PC Music affiliates take an unexpected turn

It’s hard not to group Kero Kero Bonito within the algorithm of hypersensationalised pop music from the PC Music label. The group’s 2016 record ,Bonito Generation, ticks most of the boxes on the hypothetical checklist. The pristine imagery and production, vibrant visuals and childlike vocals already confirm this, but it should be mentioned that KKB member Gus Lobban is signed to PC Music under the pseudonym Kane West.

The band create whimsical and at times absurd pop music, littered with references to the dance music of the 90s and 00s, with songs about jumping on trampolines, taking breaks and thanking your pets in your graduation speech. Despite their affiliation with PC Music, they have always seemed inherently different to artists like GFOTY, Hannah Diamond and AG Cook, perhaps due to their less in-your-face approach to production and their seemingly wider palette of influences – they take as much from Japanese pop music as they do from the B-52’s or X-Rey Spex.

Written request A
Do these statements agree with the Kero Kero Bonito passage above? (i) Bonito Generation came out in 2016. (ii) Gus Lobban is signed to PC Music under the name Kane West. (iii) The band draw their influences only from Japanese pop music. Answer yes or no for each, quoting the deciding words of the passage.
Written request B
Could you reproduce, word for word, the stretch of the Kero Kero Bonito passage above from "It’s hard not" through "pseudonym Kane West."?
Written request C
Can you resume the Kero Kero Bonito passage above, picking up right after its final sentence?

Data listing
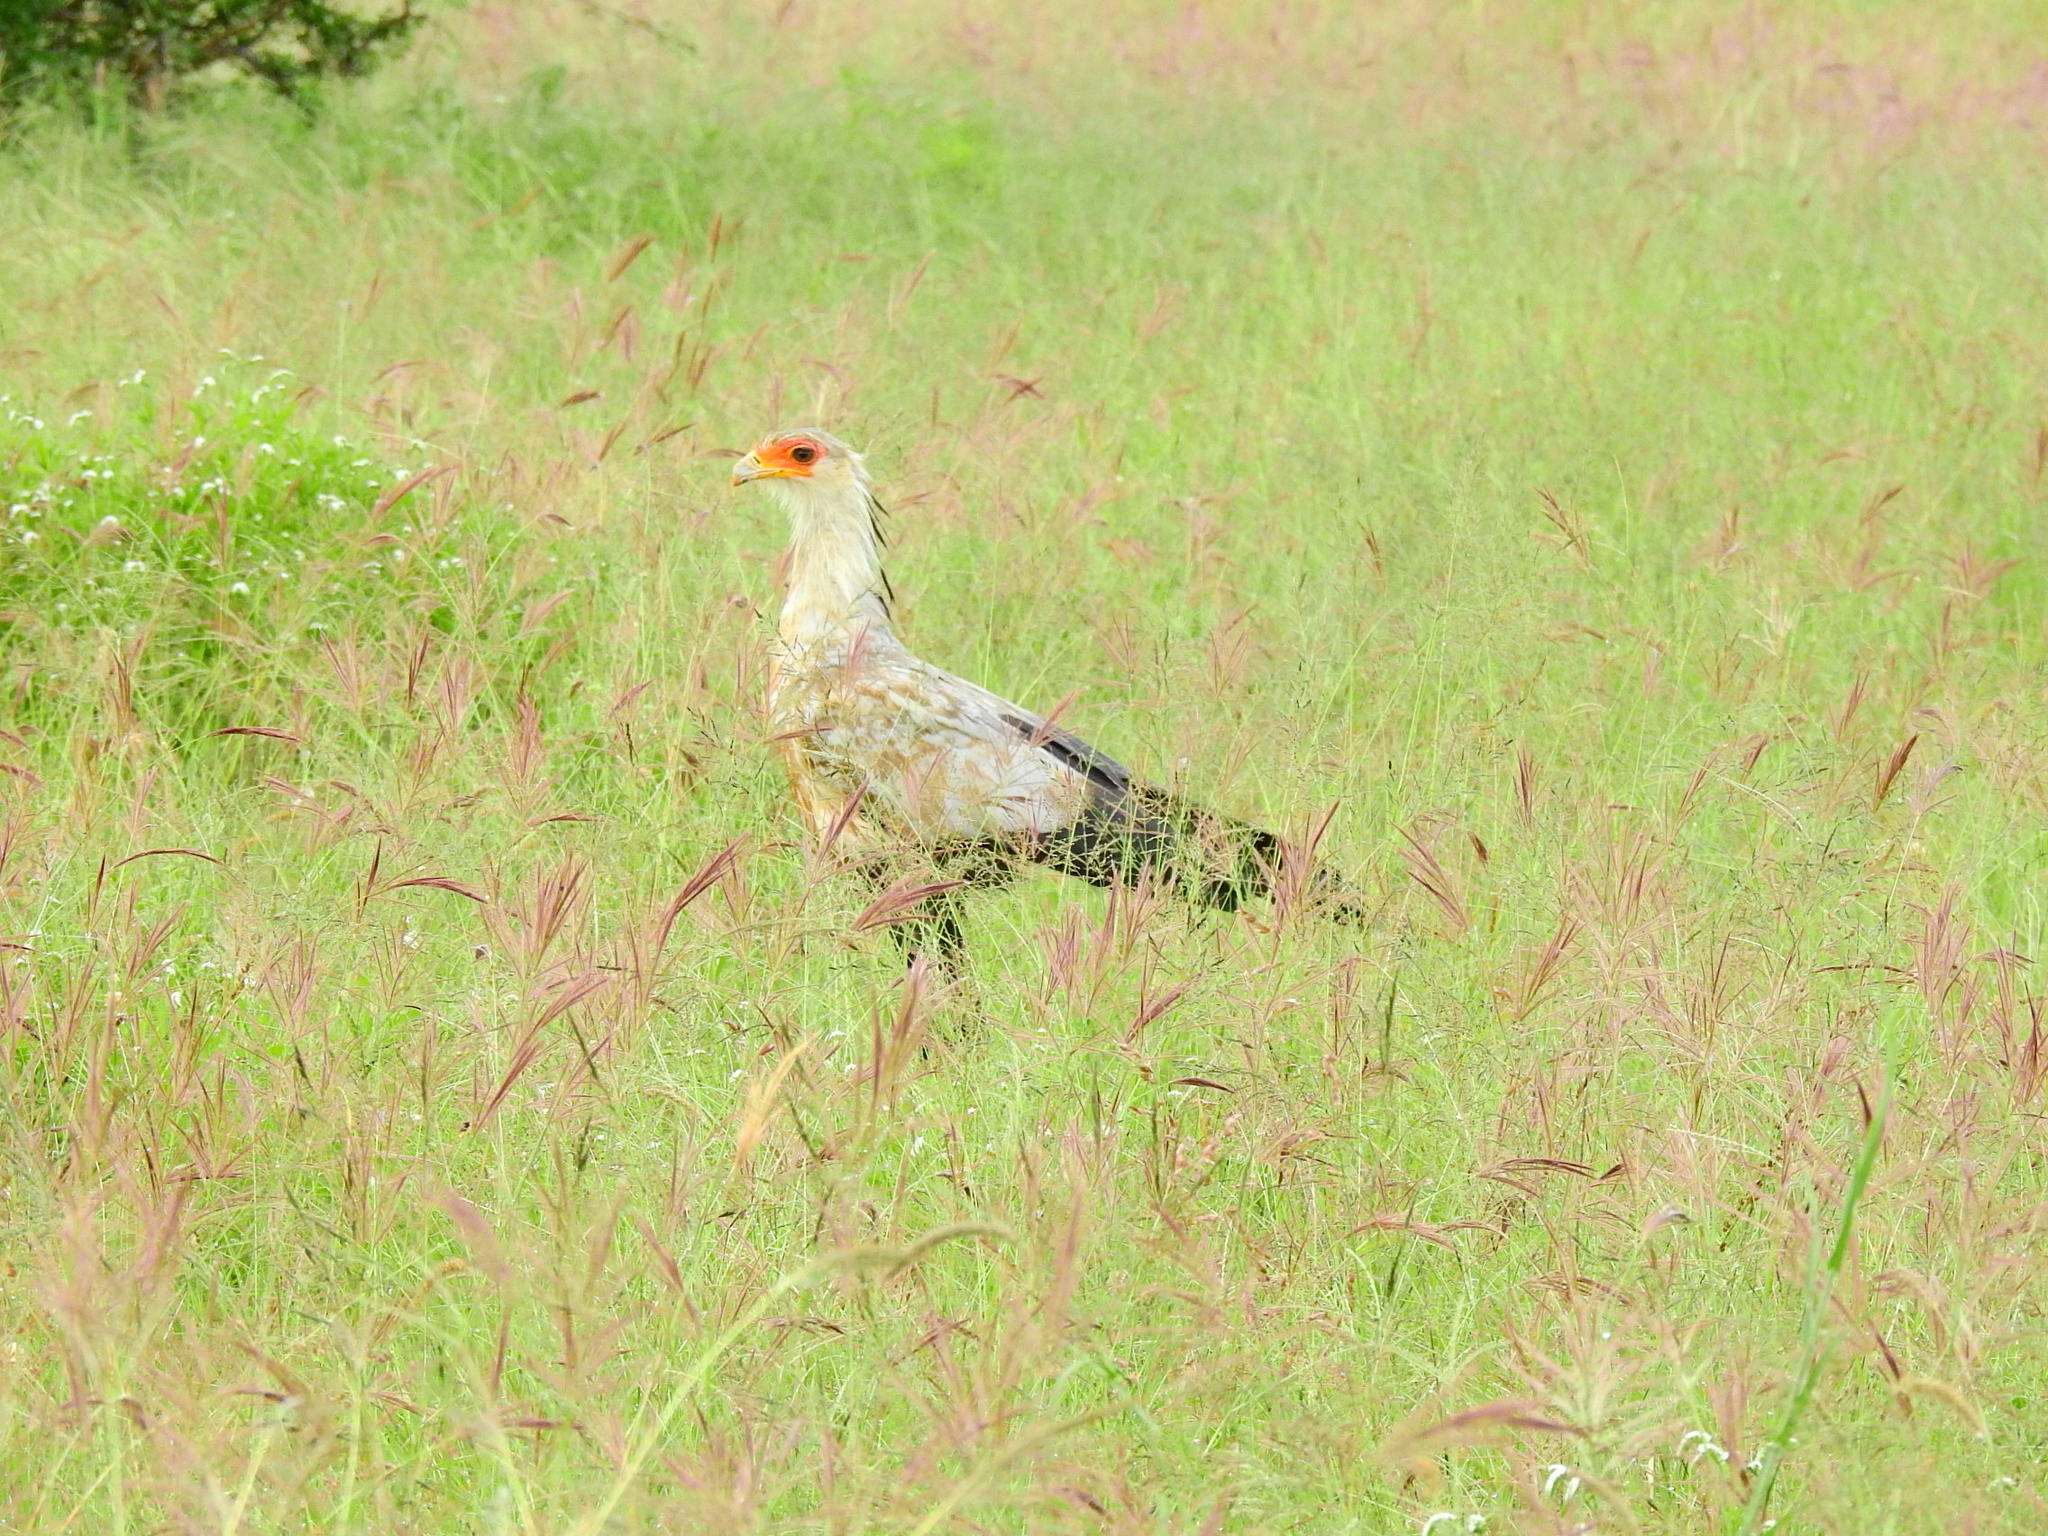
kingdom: Animalia
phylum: Chordata
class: Aves
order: Accipitriformes
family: Sagittariidae
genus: Sagittarius
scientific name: Sagittarius serpentarius
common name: Secretarybird
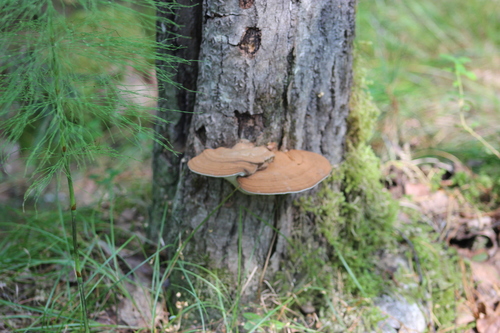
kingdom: Fungi
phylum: Basidiomycota
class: Agaricomycetes
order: Polyporales
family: Polyporaceae
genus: Ganoderma
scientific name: Ganoderma applanatum
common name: Artist's bracket
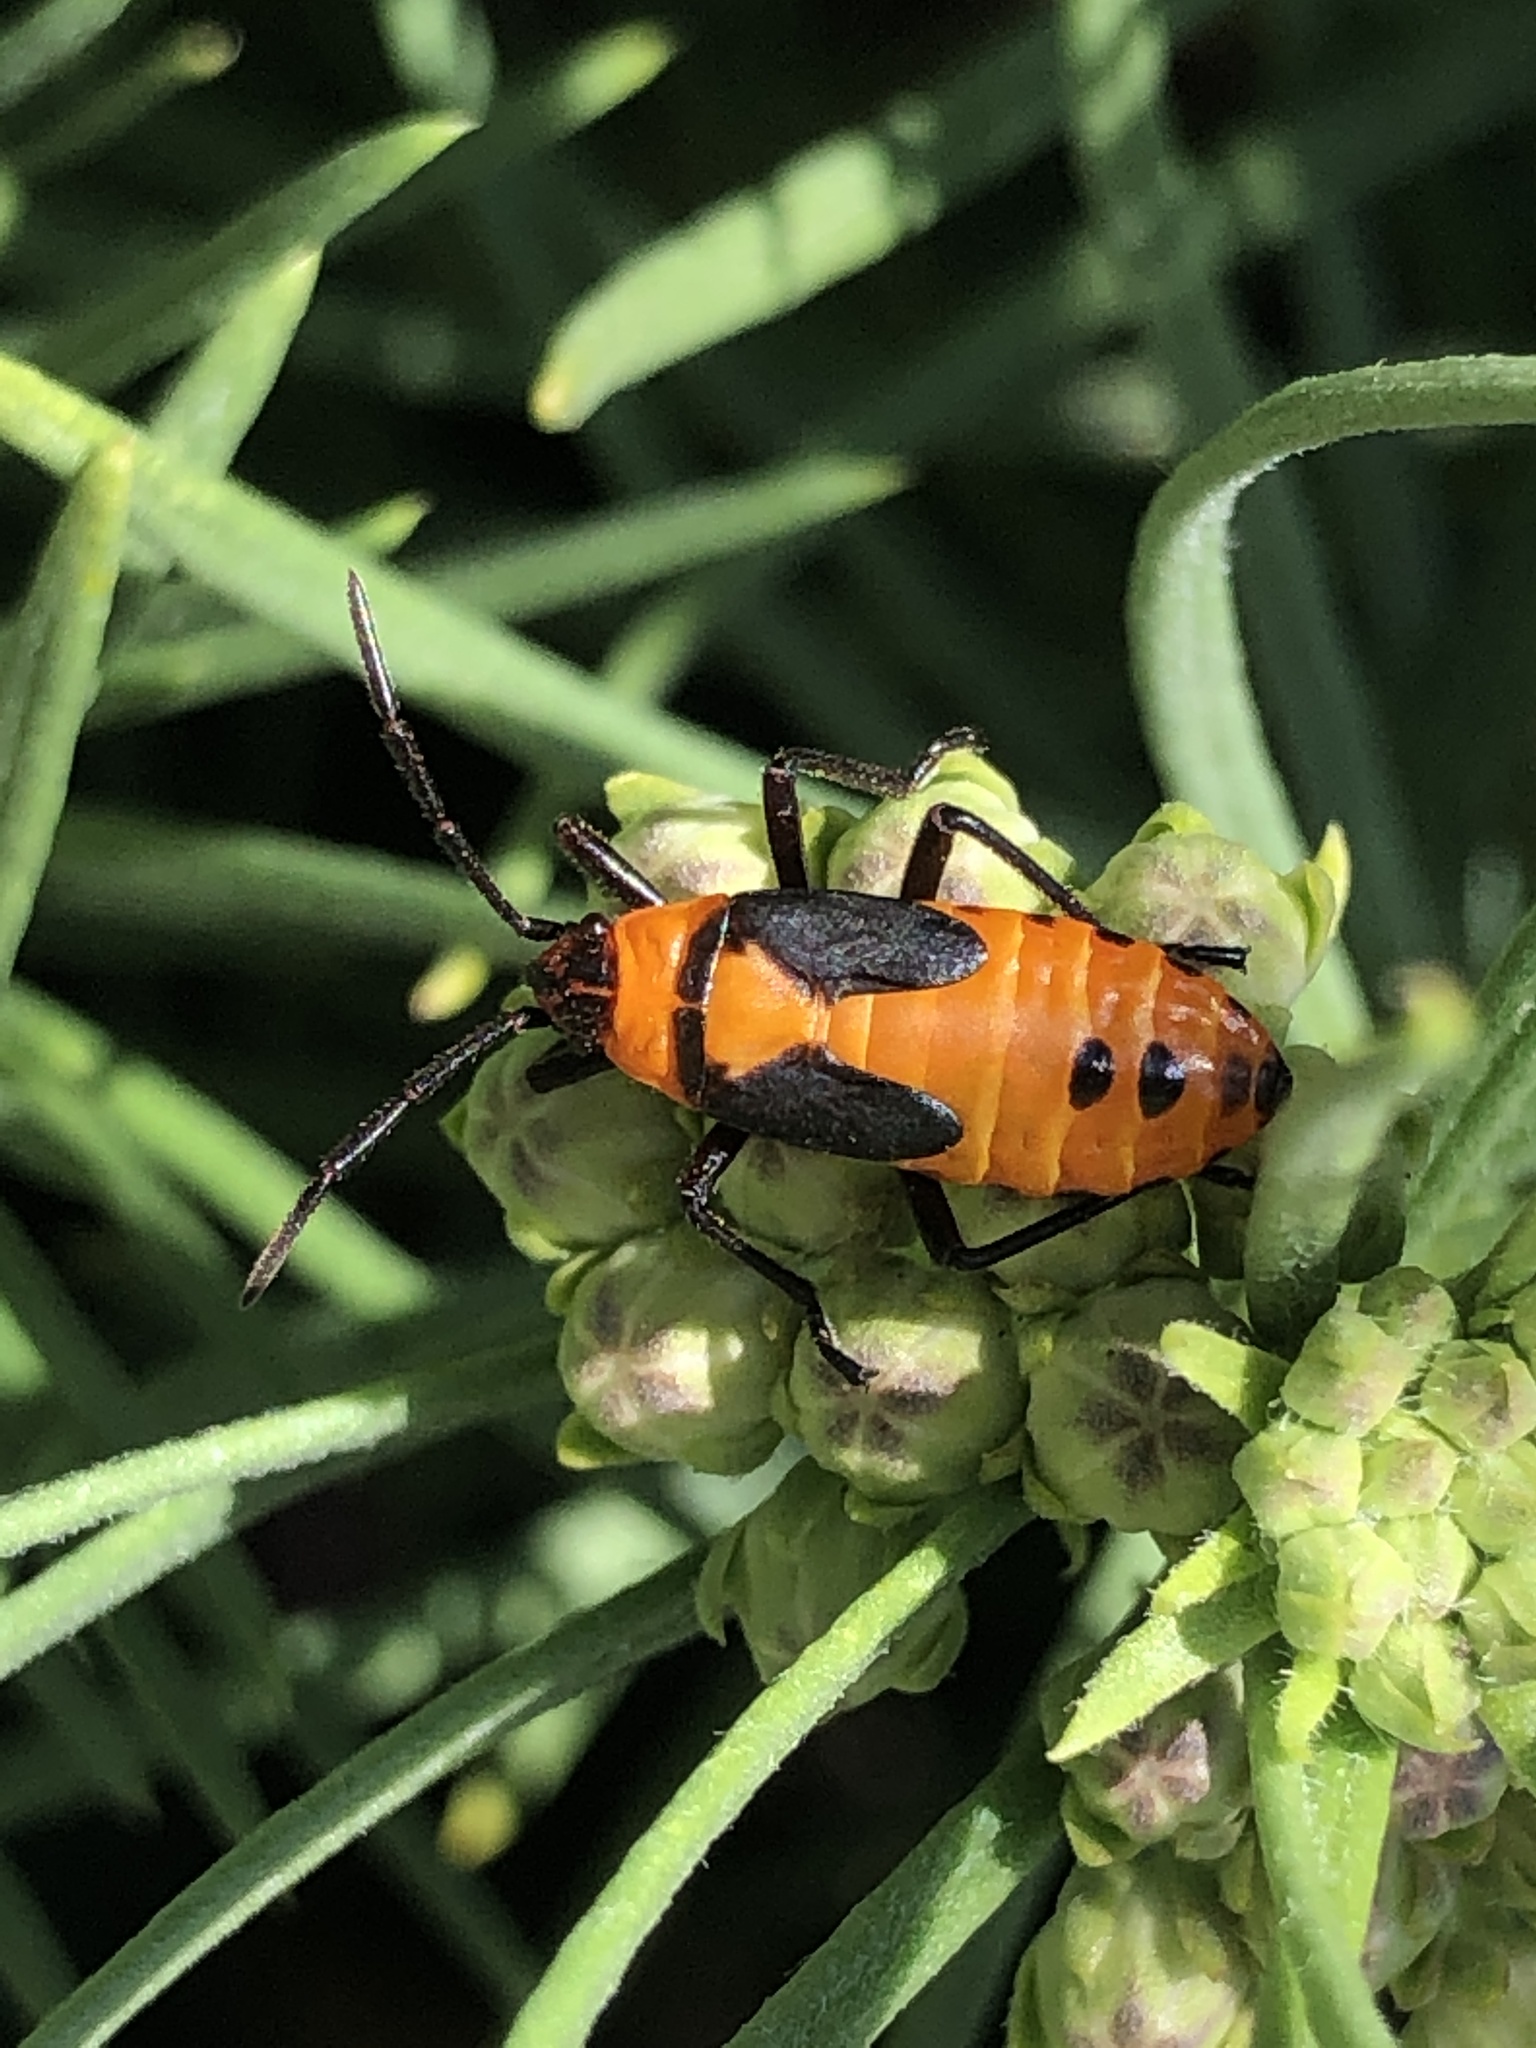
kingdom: Animalia
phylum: Arthropoda
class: Insecta
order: Hemiptera
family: Lygaeidae
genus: Oncopeltus
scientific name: Oncopeltus fasciatus
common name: Large milkweed bug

Final answer A
(i) Yes: "The group’s 2016 record"
(ii) Yes: "KKB member Gus Lobban is signed to PC Music under the pseudonym Kane West"
(iii) No: "they take as much from Japanese pop music as they do from the B-52’s or X-Rey Spex"

Final answer B
It’s hard not to group Kero Kero Bonito within the algorithm of hypersensationalised pop music from the PC Music label. The group’s 2016 record ,Bonito Generation, ticks most of the boxes on the hypothetical checklist. The pristine imagery and production, vibrant visuals and childlike vocals already confirm this, but it should be mentioned that KKB member Gus Lobban is signed to PC Music under the pseudonym Kane West.

Final answer C
This latest EP sees them venture beyond their bubblegum electronic origins into a space between shoegaze and pop punk. Darker lyrical themes and a relatively lo-fi sound set it as a musical inversion of the group's repertoire. ‘Only Acting’, the centrepiece of the project, follows a narrative not dissimilar to that of Satoshi Kon’s 1997 anime Perfect Blue, both tackling a performer's almost unhealthy devotion to their trade. Sarah Bonito sings. “I thought I was only acting, but I felt exactly like it was all for real”. These lines relate to the harsh traumatic descent faced by Mima, the film’s protagonist. The song in itself is almost a horror movie jump scare when the third iteration of the chorus is slashed short by a burst of harsh noise, a detour which sonically articulates the songs lyrical themes.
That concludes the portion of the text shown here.